#!/usr/bin/env python
# coding: utf-8
# # Exercise 3.3 - Solution
# ## Checkerboard
#
# Open the Tensorflow Playground (www.playground.tensorflow.org) and select on the left the checkerboard pattern as the data basis.
#
# The data is taken from a two-dimensional probability distribution and is represented by the value pairs $x_1$ and $x_2$. The regions $x1$, $x_2 > 0$ and $x_1$, $x_2 < 0$ are shown by one color. For value pairs with $x_1 > 0$, $x_2 < 0$ and $x_1 < 0$, $x_2 > 0$, the regions are indicated by a different color.
#
# In features, select the two independent variables $x_1$ and $x_2$ and start the network training. The network learns that $x_1$ and $x_2$ are for these data not independent variables, but are taken from the probability distribution of the checkerboard pattern.
#
# [![Checkerboard](./images/checkerboard_tf_playground.png)](https://playground.tensorflow.org/#activation=relu&batchSize=10&dataset=xor®Dataset=reg-plane&learningRate=0.03®ularizationRate=0&noise=0&networkShape=4,2&seed=0.20784&showTestData=false&discretize=false&percTrainData=50&x=true&y=true&xTimesY=false&xSquared=false&ySquared=false&cosX=false&sinX=false&cosY=false&sinY=false&collectStats=false&problem=classification&initZero=false&hideText=false)
#
# ## Tasks
# 1. Try various settings for the number of layers and neurons using `ReLU` as activation function. What is the smallest network that gives a good fit result?
# 2. What do you observe when training networks with the same settings multiple times? Explain your observations.

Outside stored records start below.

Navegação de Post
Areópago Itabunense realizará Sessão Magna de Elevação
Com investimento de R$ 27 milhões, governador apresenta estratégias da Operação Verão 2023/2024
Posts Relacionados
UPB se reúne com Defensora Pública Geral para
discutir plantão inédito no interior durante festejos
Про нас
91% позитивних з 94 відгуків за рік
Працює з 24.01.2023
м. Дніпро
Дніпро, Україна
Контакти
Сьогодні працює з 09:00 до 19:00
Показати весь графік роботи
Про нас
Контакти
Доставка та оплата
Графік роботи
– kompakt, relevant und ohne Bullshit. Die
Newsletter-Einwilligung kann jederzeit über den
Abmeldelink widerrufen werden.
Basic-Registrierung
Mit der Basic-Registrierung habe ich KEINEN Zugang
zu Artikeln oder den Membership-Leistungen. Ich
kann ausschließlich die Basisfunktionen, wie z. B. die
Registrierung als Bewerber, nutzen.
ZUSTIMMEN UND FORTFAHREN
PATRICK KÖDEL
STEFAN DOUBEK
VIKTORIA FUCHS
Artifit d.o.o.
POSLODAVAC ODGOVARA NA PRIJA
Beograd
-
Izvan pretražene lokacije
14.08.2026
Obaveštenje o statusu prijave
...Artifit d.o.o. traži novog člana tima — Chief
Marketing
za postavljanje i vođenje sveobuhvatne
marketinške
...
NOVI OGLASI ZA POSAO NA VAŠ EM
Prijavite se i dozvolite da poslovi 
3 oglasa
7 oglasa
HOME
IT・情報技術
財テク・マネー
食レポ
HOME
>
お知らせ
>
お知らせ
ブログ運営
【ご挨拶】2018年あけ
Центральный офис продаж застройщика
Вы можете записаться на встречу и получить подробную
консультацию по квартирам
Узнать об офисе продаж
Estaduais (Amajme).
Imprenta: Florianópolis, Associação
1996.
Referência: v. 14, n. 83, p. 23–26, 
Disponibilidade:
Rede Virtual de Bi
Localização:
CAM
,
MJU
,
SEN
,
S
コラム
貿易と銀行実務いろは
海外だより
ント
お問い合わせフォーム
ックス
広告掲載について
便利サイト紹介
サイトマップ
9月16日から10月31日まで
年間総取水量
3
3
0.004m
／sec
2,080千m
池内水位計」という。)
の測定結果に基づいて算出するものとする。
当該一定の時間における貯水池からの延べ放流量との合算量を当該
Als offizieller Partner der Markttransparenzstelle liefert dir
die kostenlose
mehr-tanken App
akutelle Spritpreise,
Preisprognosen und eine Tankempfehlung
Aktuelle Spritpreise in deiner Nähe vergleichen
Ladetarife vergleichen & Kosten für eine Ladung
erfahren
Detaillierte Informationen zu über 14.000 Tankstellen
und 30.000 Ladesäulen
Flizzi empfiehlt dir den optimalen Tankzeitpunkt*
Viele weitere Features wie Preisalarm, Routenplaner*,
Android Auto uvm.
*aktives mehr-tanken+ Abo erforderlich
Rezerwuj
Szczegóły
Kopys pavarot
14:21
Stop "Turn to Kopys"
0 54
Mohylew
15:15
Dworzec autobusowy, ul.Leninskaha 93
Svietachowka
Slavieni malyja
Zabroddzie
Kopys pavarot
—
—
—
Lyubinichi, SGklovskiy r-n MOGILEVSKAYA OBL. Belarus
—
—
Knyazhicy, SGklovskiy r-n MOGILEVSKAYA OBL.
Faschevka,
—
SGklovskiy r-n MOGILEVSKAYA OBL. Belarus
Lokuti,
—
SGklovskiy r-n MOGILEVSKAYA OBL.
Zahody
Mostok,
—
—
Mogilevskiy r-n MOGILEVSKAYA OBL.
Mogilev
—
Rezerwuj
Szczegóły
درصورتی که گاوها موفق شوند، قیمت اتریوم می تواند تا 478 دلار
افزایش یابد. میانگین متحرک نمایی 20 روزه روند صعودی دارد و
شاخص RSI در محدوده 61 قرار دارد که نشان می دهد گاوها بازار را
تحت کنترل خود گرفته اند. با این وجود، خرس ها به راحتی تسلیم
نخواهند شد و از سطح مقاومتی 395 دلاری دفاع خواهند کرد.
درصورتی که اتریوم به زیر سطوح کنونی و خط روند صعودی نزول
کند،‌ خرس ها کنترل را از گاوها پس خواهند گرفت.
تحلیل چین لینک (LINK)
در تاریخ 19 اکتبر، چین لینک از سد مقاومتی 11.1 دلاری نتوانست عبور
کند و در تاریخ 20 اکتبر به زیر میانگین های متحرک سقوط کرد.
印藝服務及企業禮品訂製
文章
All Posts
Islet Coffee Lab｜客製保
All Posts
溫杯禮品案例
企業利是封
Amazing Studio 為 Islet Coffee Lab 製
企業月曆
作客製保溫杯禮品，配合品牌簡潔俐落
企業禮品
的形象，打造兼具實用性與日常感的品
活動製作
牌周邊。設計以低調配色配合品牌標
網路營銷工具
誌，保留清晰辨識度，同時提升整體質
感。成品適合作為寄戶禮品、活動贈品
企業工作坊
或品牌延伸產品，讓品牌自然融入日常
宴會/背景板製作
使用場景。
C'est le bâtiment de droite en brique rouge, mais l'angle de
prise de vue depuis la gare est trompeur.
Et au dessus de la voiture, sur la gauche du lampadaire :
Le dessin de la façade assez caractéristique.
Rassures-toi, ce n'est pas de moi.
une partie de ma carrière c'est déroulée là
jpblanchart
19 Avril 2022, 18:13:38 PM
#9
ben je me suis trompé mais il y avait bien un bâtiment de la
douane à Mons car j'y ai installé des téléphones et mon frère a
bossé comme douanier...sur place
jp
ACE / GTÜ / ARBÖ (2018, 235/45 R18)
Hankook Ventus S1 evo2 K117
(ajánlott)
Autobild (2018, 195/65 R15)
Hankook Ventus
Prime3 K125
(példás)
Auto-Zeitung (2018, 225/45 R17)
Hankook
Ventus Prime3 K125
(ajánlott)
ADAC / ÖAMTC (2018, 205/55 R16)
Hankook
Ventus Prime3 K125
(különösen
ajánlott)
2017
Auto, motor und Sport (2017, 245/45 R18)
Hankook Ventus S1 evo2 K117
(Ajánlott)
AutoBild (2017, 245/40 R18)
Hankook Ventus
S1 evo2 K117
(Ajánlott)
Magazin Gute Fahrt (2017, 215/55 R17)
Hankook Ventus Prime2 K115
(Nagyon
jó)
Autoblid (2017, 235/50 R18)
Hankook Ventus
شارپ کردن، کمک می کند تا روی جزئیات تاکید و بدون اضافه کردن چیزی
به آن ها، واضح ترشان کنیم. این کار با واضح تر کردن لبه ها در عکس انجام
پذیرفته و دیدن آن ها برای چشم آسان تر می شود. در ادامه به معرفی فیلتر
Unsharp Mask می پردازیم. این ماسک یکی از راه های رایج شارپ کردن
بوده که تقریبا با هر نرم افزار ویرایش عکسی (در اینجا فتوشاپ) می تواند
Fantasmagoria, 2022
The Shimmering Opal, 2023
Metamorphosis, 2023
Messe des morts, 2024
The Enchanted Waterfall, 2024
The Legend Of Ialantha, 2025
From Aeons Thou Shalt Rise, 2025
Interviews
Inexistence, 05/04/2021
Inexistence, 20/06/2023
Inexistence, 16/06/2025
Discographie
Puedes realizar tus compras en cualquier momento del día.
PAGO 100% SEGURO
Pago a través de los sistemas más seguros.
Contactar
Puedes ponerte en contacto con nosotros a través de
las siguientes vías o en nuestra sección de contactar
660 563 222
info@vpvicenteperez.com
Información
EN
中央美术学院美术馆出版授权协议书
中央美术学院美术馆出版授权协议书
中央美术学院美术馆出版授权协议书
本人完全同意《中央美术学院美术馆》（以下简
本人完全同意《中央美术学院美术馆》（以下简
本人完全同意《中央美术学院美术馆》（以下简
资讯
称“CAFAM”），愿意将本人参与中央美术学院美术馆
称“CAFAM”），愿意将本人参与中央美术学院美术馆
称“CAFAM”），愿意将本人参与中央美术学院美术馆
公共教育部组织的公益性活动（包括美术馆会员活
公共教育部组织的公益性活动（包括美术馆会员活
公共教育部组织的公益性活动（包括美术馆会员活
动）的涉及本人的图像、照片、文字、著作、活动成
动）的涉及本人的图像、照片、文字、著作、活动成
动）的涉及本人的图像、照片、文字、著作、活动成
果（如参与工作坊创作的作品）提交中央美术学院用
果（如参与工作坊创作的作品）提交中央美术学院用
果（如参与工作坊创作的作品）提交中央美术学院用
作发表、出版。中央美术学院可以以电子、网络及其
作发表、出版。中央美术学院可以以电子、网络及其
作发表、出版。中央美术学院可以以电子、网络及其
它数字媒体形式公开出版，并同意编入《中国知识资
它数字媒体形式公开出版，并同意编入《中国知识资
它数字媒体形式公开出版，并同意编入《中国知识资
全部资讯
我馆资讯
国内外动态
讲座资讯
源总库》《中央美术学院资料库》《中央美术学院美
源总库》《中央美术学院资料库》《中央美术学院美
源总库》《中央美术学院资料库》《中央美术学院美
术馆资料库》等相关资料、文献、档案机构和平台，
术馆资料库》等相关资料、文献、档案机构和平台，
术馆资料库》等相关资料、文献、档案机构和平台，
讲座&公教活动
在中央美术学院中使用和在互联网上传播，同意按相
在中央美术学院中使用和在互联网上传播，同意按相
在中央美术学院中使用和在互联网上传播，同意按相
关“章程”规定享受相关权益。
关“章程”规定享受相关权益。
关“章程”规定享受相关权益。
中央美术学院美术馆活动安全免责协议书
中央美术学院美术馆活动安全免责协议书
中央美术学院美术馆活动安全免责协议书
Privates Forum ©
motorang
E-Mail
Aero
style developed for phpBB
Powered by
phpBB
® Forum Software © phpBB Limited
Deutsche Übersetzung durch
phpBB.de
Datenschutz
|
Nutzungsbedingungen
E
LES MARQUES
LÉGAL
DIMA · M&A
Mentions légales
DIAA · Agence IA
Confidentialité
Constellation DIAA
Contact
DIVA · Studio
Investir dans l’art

# 3. Try additional input features: Which one is most helpful?
#
# ## Solutions
# Hint: click on the images to open the correct playground settings needed to solve the task, respectively.
# ### Task 1
# Try various settings for the number of layers and neurons using ReLU as activation function. What is the smallest network that gives a good fit result?
#
# [![Checkerboard](./images/checkerboard_tf_playground.png)](https://playground.tensorflow.org/#activation=relu&batchSize=10&dataset=xor®Dataset=reg-plane&learningRate=0.03®ularizationRate=0&noise=0&networkShape=3&seed=0.10528&showTestData=false&discretize=false&percTrainData=50&x=true&y=true&xTimesY=false&xSquared=false&ySquared=false&cosX=false&sinX=false&cosY=false&sinY=false&collectStats=false&problem=classification&initZero=false&hideText=false)
#
# A network with a single layer holding 3 nodes. However, this configuration is not stable.
#
# A network with a single layer, holding 4 nodes, is way more stable.
# ### Task 2
# What do you observe when training networks with the same settings multiple times? Explain your observations.
# Due to the random initialization of weights, the network training always develops a little bit differently, leading to different results.
# ### Task 3
# Try additional input features: Which one is most helpful?
# [![Checkerboard](./images/checkerboard_3_2_task_3.png)](https://playground.tensorflow.org/#activation=relu&batchSize=10&dataset=xor®Dataset=reg-plane&learningRate=0.03®ularizationRate=0&noise=0&networkShape=&seed=0.10528&showTestData=false&discretize=false&percTrainData=50&x=false&y=false&xTimesY=true&xSquared=false&ySquared=false&cosX=false&sinX=false&cosY=false&sinY=false&collectStats=false&problem=classification&initZero=false&hideText=false)
#
# Obviously, the $x_1\cdot x_2$ feature is most helpful.